Ну ладно — я прощаю бедного парня. Жизнь обошлась с ним чрезвычайно сурово, почему же он должен прославлять ее. И чудесного исцеления не произошло. Недавно мы были с ним на большой площади перед Главным храмом. Там собрались сотни людей, и все они смотрели вверх. Из одного, кажущегося на расстоянии крошечным окна в боковом храмовом дворце вывесили красный платок, а потом появился человек, говоривший что-то непонятное. Люди вокруг орали во все горло. Некоторые упали вниз, по большей части на колени. Один человек рухнул в фонтан, скорее всего по ошибке.

Но когда я спросил Ло-лана: «Видишь ли ты теперь хоть что-нибудь?», он ответил: «Нет. Мы должны опять придти сюда через восемь дней».

Между тем, как я уже сказал, мы бродили по городу. Его омывает большая река, в середине города на реке находится маленький остров, к которому можно добраться по крепким мостам, а на острове стоят дома, и в одном из этих домов бесплатно дают горячий и совсем неплохой суп. Так нам удается сэкономить. А потом мы опять бродим по городу. Нам здесь тоже повезло, что люди старше шестидесяти имеют право посещать Му-сен бесплатно. Там мы греемся. (У Верховного Священника Святого Отца, оказывается, как я узнал, есть свой собственный Му-сен. Я бы с удовольствием сходил туда, потому что бесконечные Ма И-я с толстыми детьми в других Му-сен мне уже надоели. Но именно в этом Му-сен должны были платить и те, кому уже за шестьдесят лет.)

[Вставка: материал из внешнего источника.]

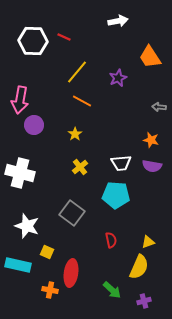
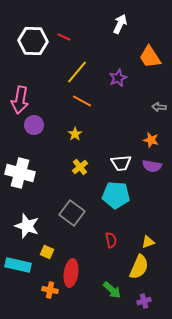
white arrow: moved 2 px right, 3 px down; rotated 54 degrees counterclockwise
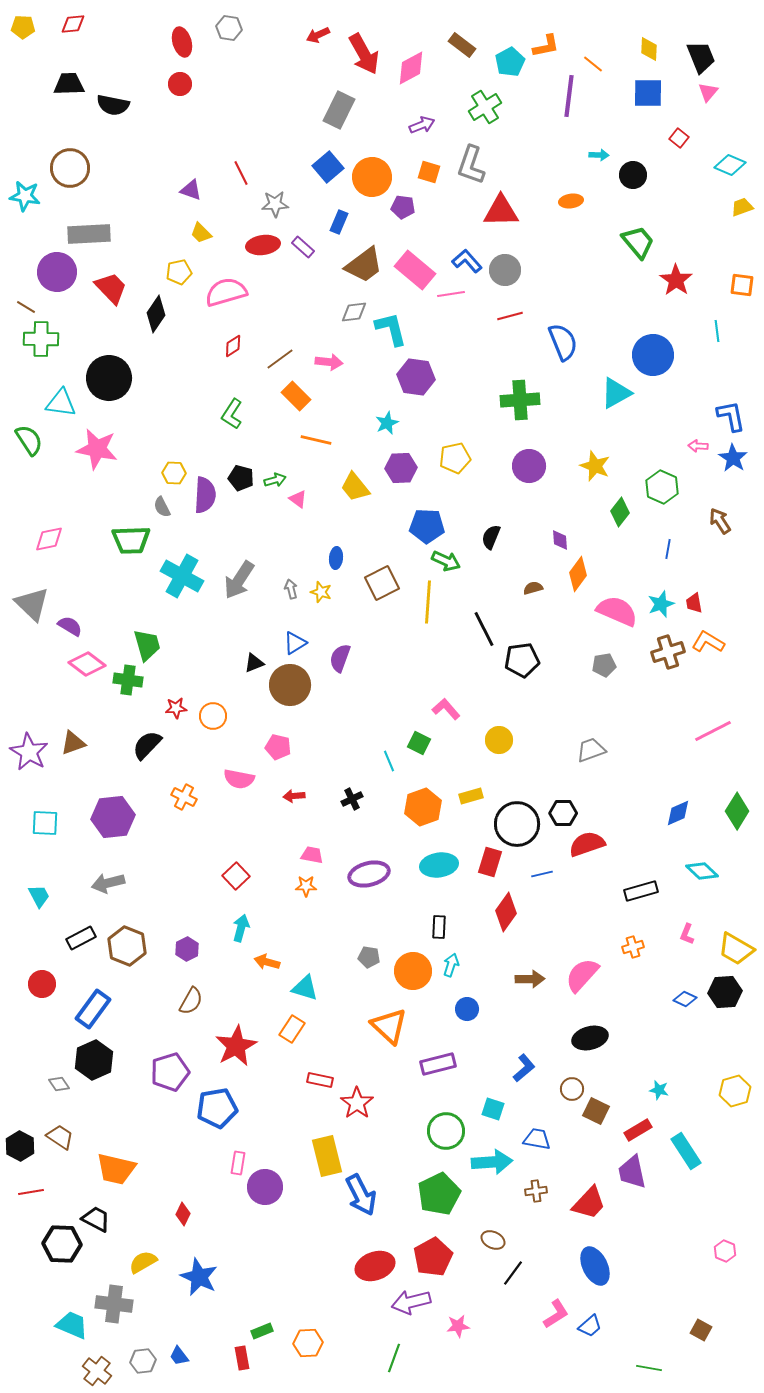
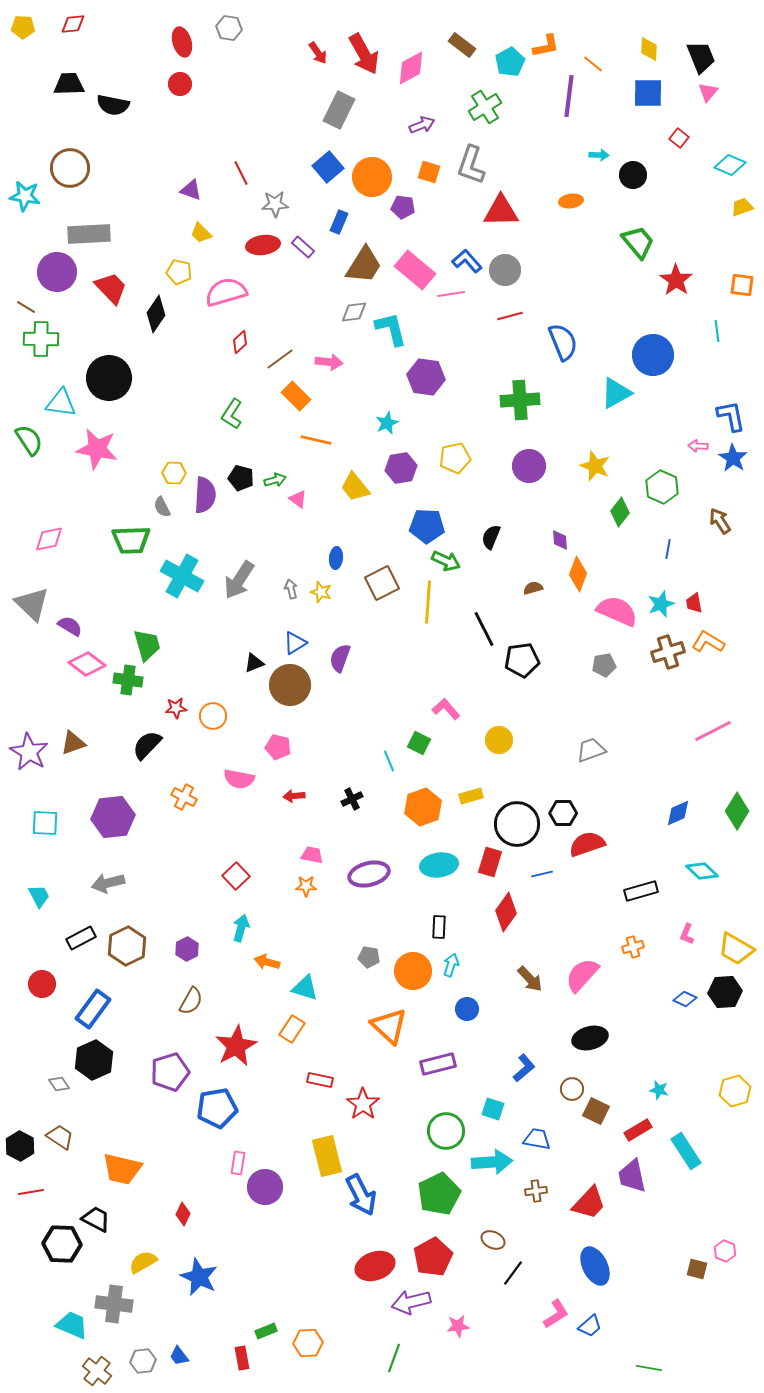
red arrow at (318, 35): moved 18 px down; rotated 100 degrees counterclockwise
brown trapezoid at (364, 265): rotated 21 degrees counterclockwise
yellow pentagon at (179, 272): rotated 25 degrees clockwise
red diamond at (233, 346): moved 7 px right, 4 px up; rotated 10 degrees counterclockwise
purple hexagon at (416, 377): moved 10 px right
purple hexagon at (401, 468): rotated 8 degrees counterclockwise
orange diamond at (578, 574): rotated 16 degrees counterclockwise
brown hexagon at (127, 946): rotated 12 degrees clockwise
brown arrow at (530, 979): rotated 48 degrees clockwise
red star at (357, 1103): moved 6 px right, 1 px down
orange trapezoid at (116, 1169): moved 6 px right
purple trapezoid at (632, 1172): moved 4 px down
brown square at (701, 1330): moved 4 px left, 61 px up; rotated 15 degrees counterclockwise
green rectangle at (262, 1331): moved 4 px right
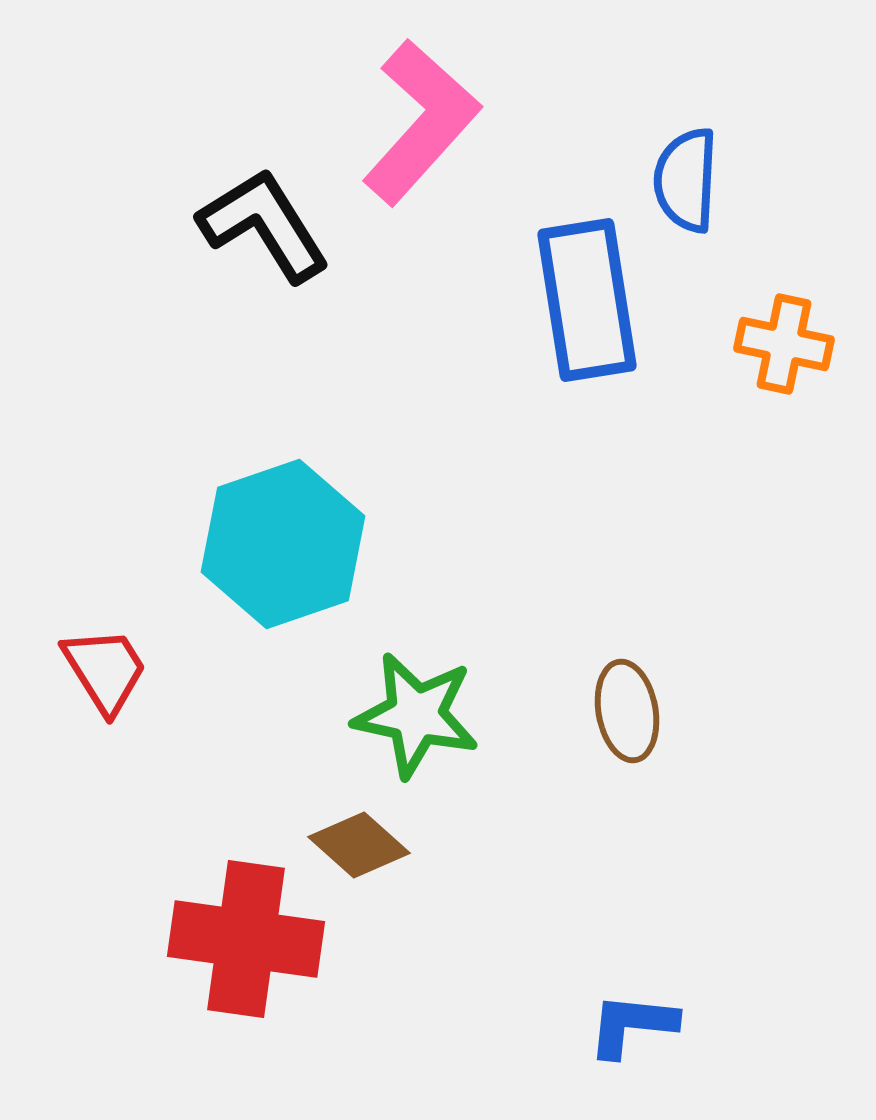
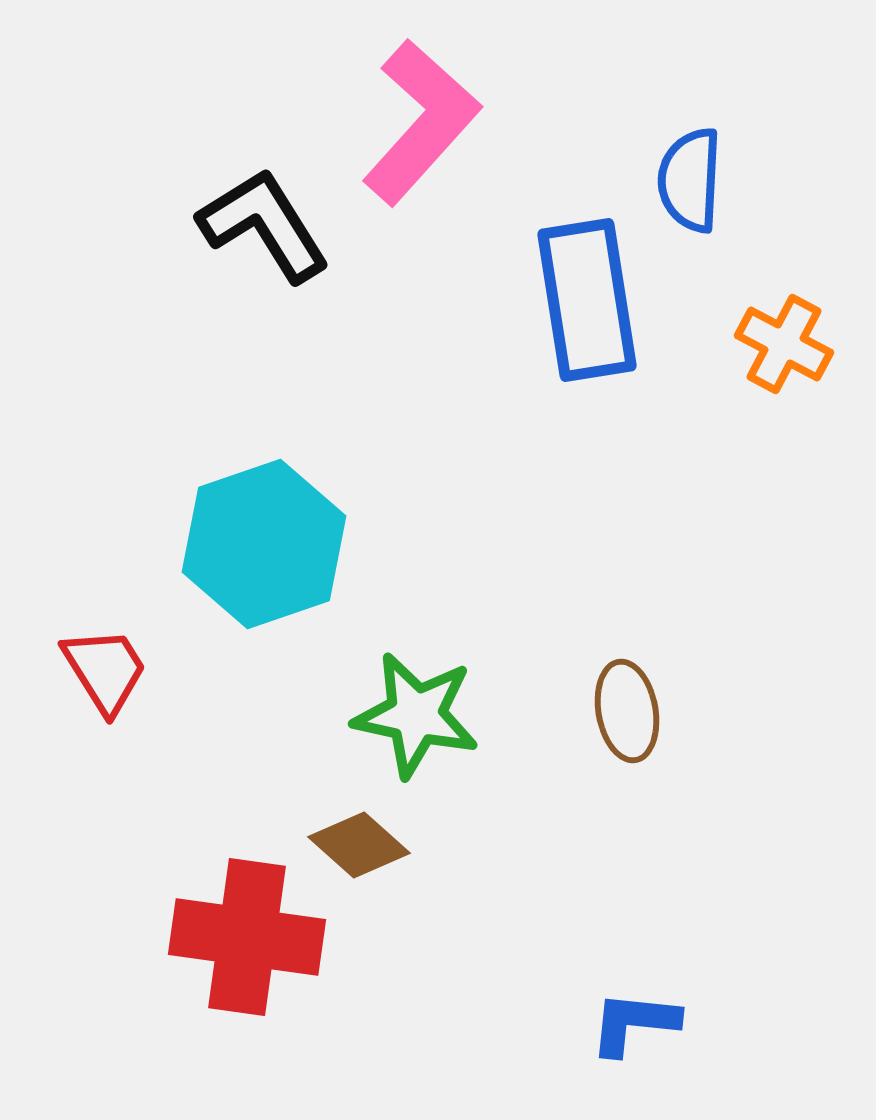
blue semicircle: moved 4 px right
orange cross: rotated 16 degrees clockwise
cyan hexagon: moved 19 px left
red cross: moved 1 px right, 2 px up
blue L-shape: moved 2 px right, 2 px up
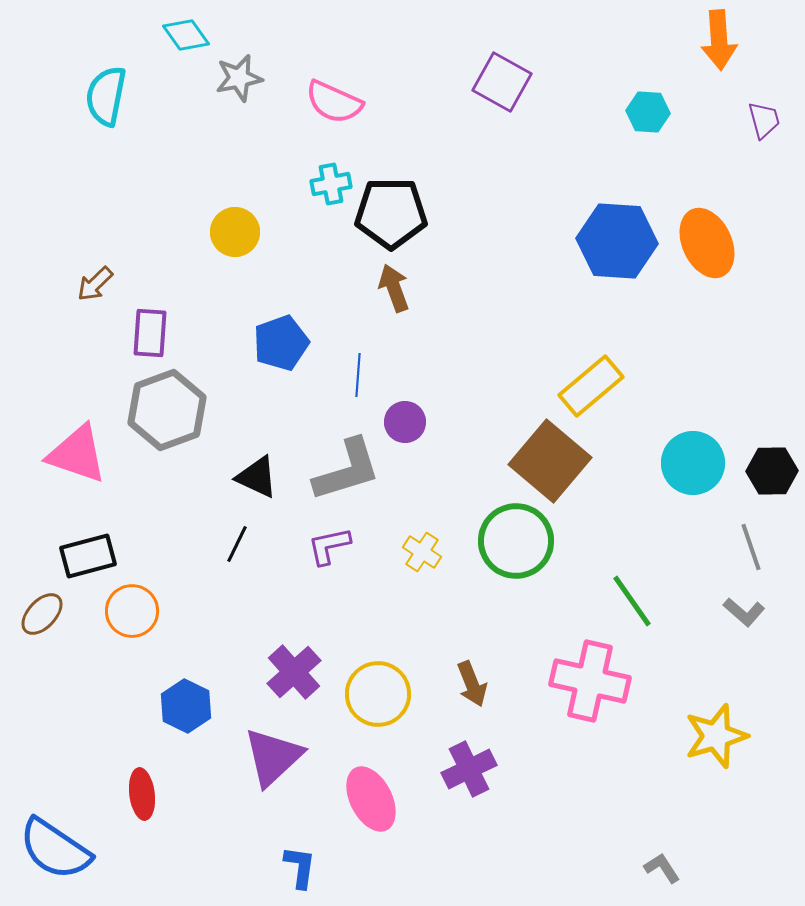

Город Л'им состоит, собственно говоря, из двух городов: один город наверху, второй же простирается под ним. В некоторых местах верхний слой соскабливают (что же происходит с домами? Я этого не знаю), и тогда на всеобщее обозрение выступают развалины нижнего города. Господин священник Ка объяснил это следующим образом: город Л'им всегда был большим и значительным; уже две тысячи лет назад он стал центром мира и был сильно перенаселен. Но люди не почитали свой город, они выбрасывали мусор на улицы и утаптывали его. Таким образом две тысячи лет подряд почва поднималась вверх: приблизительно на палец в год. С какого-то времени возникла необходимость покинуть нижний город, потому что иначе там можно было задохнуться в нечистотах, и наверху построили новый город. И так далее. И действительно, в разных местах можно обнаружить сооружения, находящиеся в земле на различной глубине.

65

Конфуций (551–479 гг. до н. э.), основоположник одного из главных течений китайской этической мысли — конфуцианства. — Примеч. пер.

66

Китайская императорская династия Хань, правила с 206 г. до н. э. по 220 г. н. э. — Примеч. пер.

67

Имеется в виду скульптурная группа «Оплакивание Христа» («Пьета») Микеланджело Буонарроти (1475–1564), великого итальянского скульптора, живописца, архитектора, поэта. «Пьета» (1498–1501) находится в соборе Св. Петра (Рим). — Примеч. пер.